- Opening Delimiter -

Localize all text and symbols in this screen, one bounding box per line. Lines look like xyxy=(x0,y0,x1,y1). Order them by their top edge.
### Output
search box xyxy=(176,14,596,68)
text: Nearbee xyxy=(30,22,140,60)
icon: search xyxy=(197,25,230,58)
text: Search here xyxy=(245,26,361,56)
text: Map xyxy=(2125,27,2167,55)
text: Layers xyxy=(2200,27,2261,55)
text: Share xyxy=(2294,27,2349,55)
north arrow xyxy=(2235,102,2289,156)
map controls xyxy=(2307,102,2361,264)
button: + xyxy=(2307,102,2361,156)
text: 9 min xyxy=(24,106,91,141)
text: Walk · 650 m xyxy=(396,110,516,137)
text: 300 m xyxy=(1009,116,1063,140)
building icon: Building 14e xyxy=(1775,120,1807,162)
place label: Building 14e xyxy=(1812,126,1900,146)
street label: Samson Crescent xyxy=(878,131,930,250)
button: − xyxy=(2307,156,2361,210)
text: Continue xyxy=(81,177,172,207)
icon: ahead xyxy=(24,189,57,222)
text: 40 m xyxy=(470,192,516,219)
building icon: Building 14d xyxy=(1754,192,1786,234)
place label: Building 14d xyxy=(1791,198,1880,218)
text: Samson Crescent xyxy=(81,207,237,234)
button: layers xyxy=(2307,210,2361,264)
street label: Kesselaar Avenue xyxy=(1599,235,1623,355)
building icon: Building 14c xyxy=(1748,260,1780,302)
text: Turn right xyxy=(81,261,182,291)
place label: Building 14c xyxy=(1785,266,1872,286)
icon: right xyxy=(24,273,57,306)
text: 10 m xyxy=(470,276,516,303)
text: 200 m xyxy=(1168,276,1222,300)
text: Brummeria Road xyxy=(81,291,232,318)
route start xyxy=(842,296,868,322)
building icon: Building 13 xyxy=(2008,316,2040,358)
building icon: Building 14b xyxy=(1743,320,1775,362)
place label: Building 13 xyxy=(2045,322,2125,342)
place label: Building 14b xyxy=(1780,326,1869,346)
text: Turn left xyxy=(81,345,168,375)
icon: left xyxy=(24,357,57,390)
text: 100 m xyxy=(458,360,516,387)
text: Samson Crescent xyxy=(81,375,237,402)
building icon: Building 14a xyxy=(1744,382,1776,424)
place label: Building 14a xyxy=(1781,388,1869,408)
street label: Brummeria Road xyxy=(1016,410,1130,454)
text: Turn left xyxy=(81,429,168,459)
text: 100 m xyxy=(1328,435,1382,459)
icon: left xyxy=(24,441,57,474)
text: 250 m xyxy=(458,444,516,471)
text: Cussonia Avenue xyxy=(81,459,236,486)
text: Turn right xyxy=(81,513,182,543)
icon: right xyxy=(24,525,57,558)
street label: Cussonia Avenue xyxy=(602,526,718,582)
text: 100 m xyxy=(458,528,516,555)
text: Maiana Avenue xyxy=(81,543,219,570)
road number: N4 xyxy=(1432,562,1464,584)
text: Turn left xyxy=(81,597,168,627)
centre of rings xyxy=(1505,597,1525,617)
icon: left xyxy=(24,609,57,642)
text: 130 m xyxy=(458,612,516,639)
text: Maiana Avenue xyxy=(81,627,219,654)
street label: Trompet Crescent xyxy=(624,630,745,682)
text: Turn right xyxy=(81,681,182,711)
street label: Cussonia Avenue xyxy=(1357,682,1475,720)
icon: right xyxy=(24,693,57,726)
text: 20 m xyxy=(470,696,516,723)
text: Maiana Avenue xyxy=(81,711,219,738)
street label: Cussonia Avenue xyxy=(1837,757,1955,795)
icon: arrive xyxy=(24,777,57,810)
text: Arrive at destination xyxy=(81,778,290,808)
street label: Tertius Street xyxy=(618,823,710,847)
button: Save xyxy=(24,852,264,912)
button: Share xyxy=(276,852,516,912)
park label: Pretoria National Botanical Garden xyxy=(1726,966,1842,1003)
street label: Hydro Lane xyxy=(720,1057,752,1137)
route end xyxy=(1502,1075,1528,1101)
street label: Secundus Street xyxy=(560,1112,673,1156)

- Closing Delimiter -

Word for word, write out each record shown above.

## Output below
Localize all text and symbols in this screen, one bounding box per line. Lines look like xyxy=(x0,y0,x1,y1). Order them by their top edge.
### Output
search box xyxy=(176,14,596,68)
text: Nearbee xyxy=(30,22,140,60)
icon: search xyxy=(197,25,230,58)
text: Search here xyxy=(245,26,361,56)
text: Map xyxy=(2125,27,2167,55)
text: Layers xyxy=(2200,27,2261,55)
text: Share xyxy=(2294,27,2349,55)
north arrow xyxy=(2235,102,2289,156)
map controls xyxy=(2307,102,2361,264)
button: + xyxy=(2307,102,2361,156)
text: 9 min xyxy=(24,106,91,141)
text: Walk · 650 m xyxy=(396,110,516,137)
text: 300 m xyxy=(1009,116,1063,140)
building icon: Building 14e xyxy=(1775,120,1807,162)
place label: Building 14e xyxy=(1812,126,1900,146)
street label: Samson Crescent xyxy=(878,131,930,250)
button: − xyxy=(2307,156,2361,210)
text: Continue xyxy=(81,177,172,207)
icon: ahead xyxy=(24,189,57,222)
text: 40 m xyxy=(470,192,516,219)
building icon: Building 14d xyxy=(1754,192,1786,234)
place label: Building 14d xyxy=(1791,198,1880,218)
text: Samson Crescent xyxy=(81,207,237,234)
button: layers xyxy=(2307,210,2361,264)
street label: Kesselaar Avenue xyxy=(1599,235,1623,355)
building icon: Building 14c xyxy=(1748,260,1780,302)
text: Turn right xyxy=(81,261,182,291)
place label: Building 14c xyxy=(1785,266,1872,286)
icon: right xyxy=(24,273,57,306)
text: 10 m xyxy=(470,276,516,303)
text: 200 m xyxy=(1168,276,1222,300)
text: Brummeria Road xyxy=(81,291,232,318)
route start xyxy=(842,296,868,322)
building icon: Building 13 xyxy=(2008,316,2040,358)
building icon: Building 14b xyxy=(1743,320,1775,362)
place label: Building 13 xyxy=(2045,322,2125,342)
place label: Building 14b xyxy=(1780,326,1869,346)
text: Turn left xyxy=(81,345,168,375)
icon: left xyxy=(24,357,57,390)
text: 100 m xyxy=(458,360,516,387)
text: Samson Crescent xyxy=(81,375,237,402)
building icon: Building 14a xyxy=(1744,382,1776,424)
place label: Building 14a xyxy=(1781,388,1869,408)
street label: Brummeria Road xyxy=(1016,410,1130,454)
text: Turn left xyxy=(81,429,168,459)
text: 100 m xyxy=(1328,435,1382,459)
icon: left xyxy=(24,441,57,474)
text: 250 m xyxy=(458,444,516,471)
text: Cussonia Avenue xyxy=(81,459,236,486)
text: Turn right xyxy=(81,513,182,543)
icon: right xyxy=(24,525,57,558)
street label: Cussonia Avenue xyxy=(602,526,718,582)
text: 100 m xyxy=(458,528,516,555)
text: Maiana Avenue xyxy=(81,543,219,570)
road number: N4 xyxy=(1432,562,1464,584)
text: Turn left xyxy=(81,597,168,627)
centre of rings xyxy=(1505,597,1525,617)
icon: left xyxy=(24,609,57,642)
text: 130 m xyxy=(458,612,516,639)
text: Maiana Avenue xyxy=(81,627,219,654)
street label: Trompet Crescent xyxy=(624,630,745,682)
text: Turn right xyxy=(81,681,182,711)
street label: Cussonia Avenue xyxy=(1357,682,1475,720)
icon: right xyxy=(24,693,57,726)
text: 20 m xyxy=(470,696,516,723)
text: Maiana Avenue xyxy=(81,711,219,738)
street label: Cussonia Avenue xyxy=(1837,757,1955,795)
icon: arrive xyxy=(24,777,57,810)
text: Arrive at destination xyxy=(81,778,290,808)
street label: Tertius Street xyxy=(618,823,710,847)
button: Save xyxy=(24,852,264,912)
button: Share xyxy=(276,852,516,912)
park label: Pretoria National Botanical Garden xyxy=(1726,966,1842,1003)
street label: Hydro Lane xyxy=(720,1057,752,1137)
route end xyxy=(1502,1075,1528,1101)
street label: Secundus Street xyxy=(560,1112,673,1156)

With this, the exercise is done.